Facing a slowdown in mobile phone sales and looking to keep pace with rival AT&T, Verizon reportedly made an offer for Charter Communications worth more than $100 billion, but the bid was rejected, according to an account in the New York Post.
The paper, citing multiple unnamed sources, said Charter turned it down because it was too low, and it also wasn't ready to sell. In recent months, Charter shares have spiked at times when speculation of a Verizon deal mounted—but many analysts have poured cold water on the prospects.

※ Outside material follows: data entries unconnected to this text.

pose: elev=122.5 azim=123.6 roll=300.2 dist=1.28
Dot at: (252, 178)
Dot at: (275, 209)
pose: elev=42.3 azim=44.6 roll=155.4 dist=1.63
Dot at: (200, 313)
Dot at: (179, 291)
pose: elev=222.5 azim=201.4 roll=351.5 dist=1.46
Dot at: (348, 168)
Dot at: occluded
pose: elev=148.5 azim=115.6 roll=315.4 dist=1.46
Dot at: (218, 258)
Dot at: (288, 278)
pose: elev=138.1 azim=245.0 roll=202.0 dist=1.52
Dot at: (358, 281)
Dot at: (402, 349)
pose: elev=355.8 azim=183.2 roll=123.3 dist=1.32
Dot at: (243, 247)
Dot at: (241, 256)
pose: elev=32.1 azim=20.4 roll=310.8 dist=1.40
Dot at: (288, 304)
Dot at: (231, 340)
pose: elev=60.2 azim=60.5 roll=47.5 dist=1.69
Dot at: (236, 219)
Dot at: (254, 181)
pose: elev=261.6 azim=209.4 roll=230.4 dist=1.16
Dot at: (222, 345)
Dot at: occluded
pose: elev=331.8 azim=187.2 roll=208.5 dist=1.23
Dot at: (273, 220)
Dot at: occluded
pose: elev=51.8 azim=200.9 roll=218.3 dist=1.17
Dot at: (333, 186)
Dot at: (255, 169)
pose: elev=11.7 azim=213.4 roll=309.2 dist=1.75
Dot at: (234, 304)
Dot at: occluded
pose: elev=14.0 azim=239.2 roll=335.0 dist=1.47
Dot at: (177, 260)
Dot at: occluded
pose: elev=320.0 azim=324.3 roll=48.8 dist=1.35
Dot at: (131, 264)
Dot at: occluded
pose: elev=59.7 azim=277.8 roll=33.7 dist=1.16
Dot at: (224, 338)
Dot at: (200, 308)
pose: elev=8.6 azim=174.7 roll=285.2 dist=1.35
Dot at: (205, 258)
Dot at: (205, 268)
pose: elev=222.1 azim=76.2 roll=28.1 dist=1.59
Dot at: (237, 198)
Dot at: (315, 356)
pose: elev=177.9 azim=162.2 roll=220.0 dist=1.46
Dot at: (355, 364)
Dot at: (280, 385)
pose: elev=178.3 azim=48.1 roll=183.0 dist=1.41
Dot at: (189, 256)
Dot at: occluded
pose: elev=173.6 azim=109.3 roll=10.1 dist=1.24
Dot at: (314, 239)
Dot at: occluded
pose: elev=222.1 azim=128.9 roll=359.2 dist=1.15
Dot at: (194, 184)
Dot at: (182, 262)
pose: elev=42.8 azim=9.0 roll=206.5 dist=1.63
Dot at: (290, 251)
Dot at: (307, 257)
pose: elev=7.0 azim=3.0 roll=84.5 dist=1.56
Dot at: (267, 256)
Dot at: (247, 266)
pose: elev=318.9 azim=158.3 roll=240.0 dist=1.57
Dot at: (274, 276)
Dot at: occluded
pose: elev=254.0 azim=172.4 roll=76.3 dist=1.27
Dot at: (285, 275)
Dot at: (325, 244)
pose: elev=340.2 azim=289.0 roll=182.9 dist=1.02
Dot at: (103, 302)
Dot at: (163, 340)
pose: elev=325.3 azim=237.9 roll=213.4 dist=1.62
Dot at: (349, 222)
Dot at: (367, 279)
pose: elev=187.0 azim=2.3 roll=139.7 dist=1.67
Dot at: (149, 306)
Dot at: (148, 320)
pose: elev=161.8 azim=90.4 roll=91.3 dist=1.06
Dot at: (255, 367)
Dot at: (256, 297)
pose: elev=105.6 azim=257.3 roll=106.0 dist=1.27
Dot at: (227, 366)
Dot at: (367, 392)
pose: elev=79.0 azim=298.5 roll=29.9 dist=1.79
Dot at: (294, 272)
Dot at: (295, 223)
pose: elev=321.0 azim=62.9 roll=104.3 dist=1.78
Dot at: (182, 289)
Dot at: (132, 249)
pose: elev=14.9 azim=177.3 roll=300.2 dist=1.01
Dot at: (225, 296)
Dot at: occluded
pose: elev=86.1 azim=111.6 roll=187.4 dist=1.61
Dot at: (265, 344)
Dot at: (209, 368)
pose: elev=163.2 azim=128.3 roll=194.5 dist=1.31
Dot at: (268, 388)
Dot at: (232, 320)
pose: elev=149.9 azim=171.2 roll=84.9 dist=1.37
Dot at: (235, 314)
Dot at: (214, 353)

Liberty Media, which owns a large but non-controlling stake in Charter, also fielded interest from Verizon in Sirius XM, the satellite radio company, according to the Post. But that interest didn't progress to a formal offer either.
The operating environment for both Verizon and AT&T has shifted dramatically over the past year. Each giant is getting bigger—Verizon has acquired Yahoo, which it will merge with AOL when the Yahoo deal closes this month, and AT&T is set to add Time Warner to its stable once that $85 billion megadeal closes next year.
MoffettNathanson principal analyst Craig Moffett wrote a blog post (sub. req.) in January that dismissed the possibility of a Verizon-Charter deal. But he also acknowledged the rationale of attempting it.
“To be sure, we understand why Verizon would be interested,” Moffett wrote. “The next generation of wireless will be about small cells with small radii. And every one of those cells needs to be connected to a wire. That means lots and lots of wires. And Cable has the most wires.”
Another hurdle standing in the way of a deal, from Charter's perspective, is the potential tax implications. Liberty's chairman John Malone, the ultimate cable dealmaker, is famously averse to transactions that carry significant tax burdens and has been known to shuffle assets relentlessly in order to optimize his companies' tax obligations.
Article updated June 1 to correct information about Liberty's stake in Charter.